(Stored data)
Content starts

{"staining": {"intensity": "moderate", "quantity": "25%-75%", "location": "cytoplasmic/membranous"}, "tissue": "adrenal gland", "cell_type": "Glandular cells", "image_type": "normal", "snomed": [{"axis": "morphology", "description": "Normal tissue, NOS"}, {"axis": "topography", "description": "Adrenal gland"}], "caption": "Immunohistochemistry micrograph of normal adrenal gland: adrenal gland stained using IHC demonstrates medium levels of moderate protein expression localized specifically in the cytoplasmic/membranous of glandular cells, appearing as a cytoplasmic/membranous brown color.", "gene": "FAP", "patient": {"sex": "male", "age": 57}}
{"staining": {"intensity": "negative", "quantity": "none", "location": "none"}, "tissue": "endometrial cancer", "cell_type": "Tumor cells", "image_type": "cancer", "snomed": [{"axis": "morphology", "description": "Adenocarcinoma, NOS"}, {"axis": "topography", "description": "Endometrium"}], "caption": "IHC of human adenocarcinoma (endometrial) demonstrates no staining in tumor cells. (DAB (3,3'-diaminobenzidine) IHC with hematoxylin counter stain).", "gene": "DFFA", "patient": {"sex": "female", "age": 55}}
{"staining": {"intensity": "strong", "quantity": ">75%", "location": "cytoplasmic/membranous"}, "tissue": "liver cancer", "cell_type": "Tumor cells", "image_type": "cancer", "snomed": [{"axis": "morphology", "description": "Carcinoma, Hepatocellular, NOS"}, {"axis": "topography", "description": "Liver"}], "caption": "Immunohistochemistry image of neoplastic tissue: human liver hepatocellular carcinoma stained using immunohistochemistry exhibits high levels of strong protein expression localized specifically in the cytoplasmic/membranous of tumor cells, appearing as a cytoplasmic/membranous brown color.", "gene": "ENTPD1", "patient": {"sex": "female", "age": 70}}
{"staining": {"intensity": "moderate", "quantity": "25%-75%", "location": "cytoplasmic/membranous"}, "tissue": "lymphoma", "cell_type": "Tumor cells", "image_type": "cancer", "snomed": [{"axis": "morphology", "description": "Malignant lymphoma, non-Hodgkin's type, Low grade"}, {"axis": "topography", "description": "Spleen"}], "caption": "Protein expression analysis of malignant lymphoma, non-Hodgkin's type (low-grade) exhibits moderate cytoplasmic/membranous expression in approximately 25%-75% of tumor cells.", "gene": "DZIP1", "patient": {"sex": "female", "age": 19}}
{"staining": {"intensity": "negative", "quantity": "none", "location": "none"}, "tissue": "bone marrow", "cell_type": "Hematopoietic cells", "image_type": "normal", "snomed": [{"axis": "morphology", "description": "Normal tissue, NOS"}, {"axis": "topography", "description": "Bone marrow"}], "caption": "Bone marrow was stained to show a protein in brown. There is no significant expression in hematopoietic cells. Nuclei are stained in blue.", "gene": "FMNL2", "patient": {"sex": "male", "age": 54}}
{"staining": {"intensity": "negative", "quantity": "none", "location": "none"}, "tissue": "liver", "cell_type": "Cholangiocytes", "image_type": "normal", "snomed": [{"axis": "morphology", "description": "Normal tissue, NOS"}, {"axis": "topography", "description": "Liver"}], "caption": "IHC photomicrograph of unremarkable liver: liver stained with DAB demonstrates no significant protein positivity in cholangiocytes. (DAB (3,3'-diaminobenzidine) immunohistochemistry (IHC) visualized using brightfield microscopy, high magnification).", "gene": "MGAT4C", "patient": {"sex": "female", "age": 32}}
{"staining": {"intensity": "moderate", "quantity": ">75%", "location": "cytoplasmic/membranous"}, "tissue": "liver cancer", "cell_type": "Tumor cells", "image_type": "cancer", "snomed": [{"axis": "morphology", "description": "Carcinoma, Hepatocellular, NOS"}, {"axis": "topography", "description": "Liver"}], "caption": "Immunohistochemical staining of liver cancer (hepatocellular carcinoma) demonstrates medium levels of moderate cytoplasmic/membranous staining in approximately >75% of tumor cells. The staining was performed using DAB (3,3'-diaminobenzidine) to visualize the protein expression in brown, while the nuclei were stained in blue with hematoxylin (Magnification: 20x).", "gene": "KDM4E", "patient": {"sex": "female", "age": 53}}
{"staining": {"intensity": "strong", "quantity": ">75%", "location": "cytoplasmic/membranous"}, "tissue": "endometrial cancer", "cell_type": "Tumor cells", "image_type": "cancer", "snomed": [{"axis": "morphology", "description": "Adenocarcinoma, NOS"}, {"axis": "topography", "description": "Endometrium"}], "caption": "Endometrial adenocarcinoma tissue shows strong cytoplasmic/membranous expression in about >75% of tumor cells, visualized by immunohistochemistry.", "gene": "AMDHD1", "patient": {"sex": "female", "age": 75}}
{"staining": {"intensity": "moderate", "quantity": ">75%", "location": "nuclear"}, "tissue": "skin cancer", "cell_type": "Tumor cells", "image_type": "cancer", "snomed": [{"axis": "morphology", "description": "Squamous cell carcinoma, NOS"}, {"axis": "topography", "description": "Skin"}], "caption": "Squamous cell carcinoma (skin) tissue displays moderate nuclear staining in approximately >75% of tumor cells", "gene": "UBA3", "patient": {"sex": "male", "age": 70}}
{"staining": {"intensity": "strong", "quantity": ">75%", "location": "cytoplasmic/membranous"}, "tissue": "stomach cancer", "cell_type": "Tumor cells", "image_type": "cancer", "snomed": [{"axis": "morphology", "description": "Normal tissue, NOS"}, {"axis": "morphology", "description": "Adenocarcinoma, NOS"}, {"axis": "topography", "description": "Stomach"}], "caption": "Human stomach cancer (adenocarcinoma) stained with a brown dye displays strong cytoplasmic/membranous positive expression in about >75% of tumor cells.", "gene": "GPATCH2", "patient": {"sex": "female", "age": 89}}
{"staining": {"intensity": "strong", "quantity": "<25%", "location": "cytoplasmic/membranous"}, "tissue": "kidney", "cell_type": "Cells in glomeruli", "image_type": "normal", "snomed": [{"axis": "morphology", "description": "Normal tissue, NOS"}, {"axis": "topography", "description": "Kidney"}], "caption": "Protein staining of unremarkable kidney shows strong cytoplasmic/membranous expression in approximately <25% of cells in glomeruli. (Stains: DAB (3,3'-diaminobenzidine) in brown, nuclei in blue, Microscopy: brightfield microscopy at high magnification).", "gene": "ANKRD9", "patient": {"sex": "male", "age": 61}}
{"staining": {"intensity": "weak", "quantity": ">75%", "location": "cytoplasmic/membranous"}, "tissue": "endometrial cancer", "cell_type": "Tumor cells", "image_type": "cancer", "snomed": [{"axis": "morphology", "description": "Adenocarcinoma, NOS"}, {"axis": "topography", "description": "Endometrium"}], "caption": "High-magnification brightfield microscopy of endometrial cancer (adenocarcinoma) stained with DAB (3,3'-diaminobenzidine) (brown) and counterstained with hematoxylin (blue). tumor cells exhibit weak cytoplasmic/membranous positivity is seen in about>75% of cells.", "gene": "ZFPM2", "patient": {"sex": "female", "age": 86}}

Content ends

**WHAT YOU WILL DO**
Whatever appears in the data above is to be set down exactly.

**RESULT OF THE TASK**
{"staining": {"intensity": "moderate", "quantity": "25%-75%", "location": "cytoplasmic/membranous"}, "tissue": "adrenal gland", "cell_type": "Glandular cells", "image_type": "normal", "snomed": [{"axis": "morphology", "description": "Normal tissue, NOS"}, {"axis": "topography", "description": "Adrenal gland"}], "caption": "Immunohistochemistry micrograph of normal adrenal gland: adrenal gland stained using IHC demonstrates medium levels of moderate protein expression localized specifically in the cytoplasmic/membranous of glandular cells, appearing as a cytoplasmic/membranous brown color.", "gene": "FAP", "patient": {"sex": "male", "age": 57}}
{"staining": {"intensity": "negative", "quantity": "none", "location": "none"}, "tissue": "endometrial cancer", "cell_type": "Tumor cells", "image_type": "cancer", "snomed": [{"axis": "morphology", "description": "Adenocarcinoma, NOS"}, {"axis": "topography", "description": "Endometrium"}], "caption": "IHC of human adenocarcinoma (endometrial) demonstrates no staining in tumor cells. (DAB (3,3'-diaminobenzidine) IHC with hematoxylin counter stain).", "gene": "DFFA", "patient": {"sex": "female", "age": 55}}
{"staining": {"intensity": "strong", "quantity": ">75%", "location": "cytoplasmic/membranous"}, "tissue": "liver cancer", "cell_type": "Tumor cells", "image_type": "cancer", "snomed": [{"axis": "morphology", "description": "Carcinoma, Hepatocellular, NOS"}, {"axis": "topography", "description": "Liver"}], "caption": "Immunohistochemistry image of neoplastic tissue: human liver hepatocellular carcinoma stained using immunohistochemistry exhibits high levels of strong protein expression localized specifically in the cytoplasmic/membranous of tumor cells, appearing as a cytoplasmic/membranous brown color.", "gene": "ENTPD1", "patient": {"sex": "female", "age": 70}}
{"staining": {"intensity": "moderate", "quantity": "25%-75%", "location": "cytoplasmic/membranous"}, "tissue": "lymphoma", "cell_type": "Tumor cells", "image_type": "cancer", "snomed": [{"axis": "morphology", "description": "Malignant lymphoma, non-Hodgkin's type, Low grade"}, {"axis": "topography", "description": "Spleen"}], "caption": "Protein expression analysis of malignant lymphoma, non-Hodgkin's type (low-grade) exhibits moderate cytoplasmic/membranous expression in approximately 25%-75% of tumor cells.", "gene": "DZIP1", "patient": {"sex": "female", "age": 19}}
{"staining": {"intensity": "negative", "quantity": "none", "location": "none"}, "tissue": "bone marrow", "cell_type": "Hematopoietic cells", "image_type": "normal", "snomed": [{"axis": "morphology", "description": "Normal tissue, NOS"}, {"axis": "topography", "description": "Bone marrow"}], "caption": "Bone marrow was stained to show a protein in brown. There is no significant expression in hematopoietic cells. Nuclei are stained in blue.", "gene": "FMNL2", "patient": {"sex": "male", "age": 54}}
{"staining": {"intensity": "negative", "quantity": "none", "location": "none"}, "tissue": "liver", "cell_type": "Cholangiocytes", "image_type": "normal", "snomed": [{"axis": "morphology", "description": "Normal tissue, NOS"}, {"axis": "topography", "description": "Liver"}], "caption": "IHC photomicrograph of unremarkable liver: liver stained with DAB demonstrates no significant protein positivity in cholangiocytes. (DAB (3,3'-diaminobenzidine) immunohistochemistry (IHC) visualized using brightfield microscopy, high magnification).", "gene": "MGAT4C", "patient": {"sex": "female", "age": 32}}
{"staining": {"intensity": "moderate", "quantity": ">75%", "location": "cytoplasmic/membranous"}, "tissue": "liver cancer", "cell_type": "Tumor cells", "image_type": "cancer", "snomed": [{"axis": "morphology", "description": "Carcinoma, Hepatocellular, NOS"}, {"axis": "topography", "description": "Liver"}], "caption": "Immunohistochemical staining of liver cancer (hepatocellular carcinoma) demonstrates medium levels of moderate cytoplasmic/membranous staining in approximately >75% of tumor cells. The staining was performed using DAB (3,3'-diaminobenzidine) to visualize the protein expression in brown, while the nuclei were stained in blue with hematoxylin (Magnification: 20x).", "gene": "KDM4E", "patient": {"sex": "female", "age": 53}}
{"staining": {"intensity": "strong", "quantity": ">75%", "location": "cytoplasmic/membranous"}, "tissue": "endometrial cancer", "cell_type": "Tumor cells", "image_type": "cancer", "snomed": [{"axis": "morphology", "description": "Adenocarcinoma, NOS"}, {"axis": "topography", "description": "Endometrium"}], "caption": "Endometrial adenocarcinoma tissue shows strong cytoplasmic/membranous expression in about >75% of tumor cells, visualized by immunohistochemistry.", "gene": "AMDHD1", "patient": {"sex": "female", "age": 75}}
{"staining": {"intensity": "moderate", "quantity": ">75%", "location": "nuclear"}, "tissue": "skin cancer", "cell_type": "Tumor cells", "image_type": "cancer", "snomed": [{"axis": "morphology", "description": "Squamous cell carcinoma, NOS"}, {"axis": "topography", "description": "Skin"}], "caption": "Squamous cell carcinoma (skin) tissue displays moderate nuclear staining in approximately >75% of tumor cells", "gene": "UBA3", "patient": {"sex": "male", "age": 70}}
{"staining": {"intensity": "strong", "quantity": ">75%", "location": "cytoplasmic/membranous"}, "tissue": "stomach cancer", "cell_type": "Tumor cells", "image_type": "cancer", "snomed": [{"axis": "morphology", "description": "Normal tissue, NOS"}, {"axis": "morphology", "description": "Adenocarcinoma, NOS"}, {"axis": "topography", "description": "Stomach"}], "caption": "Human stomach cancer (adenocarcinoma) stained with a brown dye displays strong cytoplasmic/membranous positive expression in about >75% of tumor cells.", "gene": "GPATCH2", "patient": {"sex": "female", "age": 89}}
{"staining": {"intensity": "strong", "quantity": "<25%", "location": "cytoplasmic/membranous"}, "tissue": "kidney", "cell_type": "Cells in glomeruli", "image_type": "normal", "snomed": [{"axis": "morphology", "description": "Normal tissue, NOS"}, {"axis": "topography", "description": "Kidney"}], "caption": "Protein staining of unremarkable kidney shows strong cytoplasmic/membranous expression in approximately <25% of cells in glomeruli. (Stains: DAB (3,3'-diaminobenzidine) in brown, nuclei in blue, Microscopy: brightfield microscopy at high magnification).", "gene": "ANKRD9", "patient": {"sex": "male", "age": 61}}
{"staining": {"intensity": "weak", "quantity": ">75%", "location": "cytoplasmic/membranous"}, "tissue": "endometrial cancer", "cell_type": "Tumor cells", "image_type": "cancer", "snomed": [{"axis": "morphology", "description": "Adenocarcinoma, NOS"}, {"axis": "topography", "description": "Endometrium"}], "caption": "High-magnification brightfield microscopy of endometrial cancer (adenocarcinoma) stained with DAB (3,3'-diaminobenzidine) (brown) and counterstained with hematoxylin (blue). tumor cells exhibit weak cytoplasmic/membranous positivity is seen in about>75% of cells.", "gene": "ZFPM2", "patient": {"sex": "female", "age": 86}}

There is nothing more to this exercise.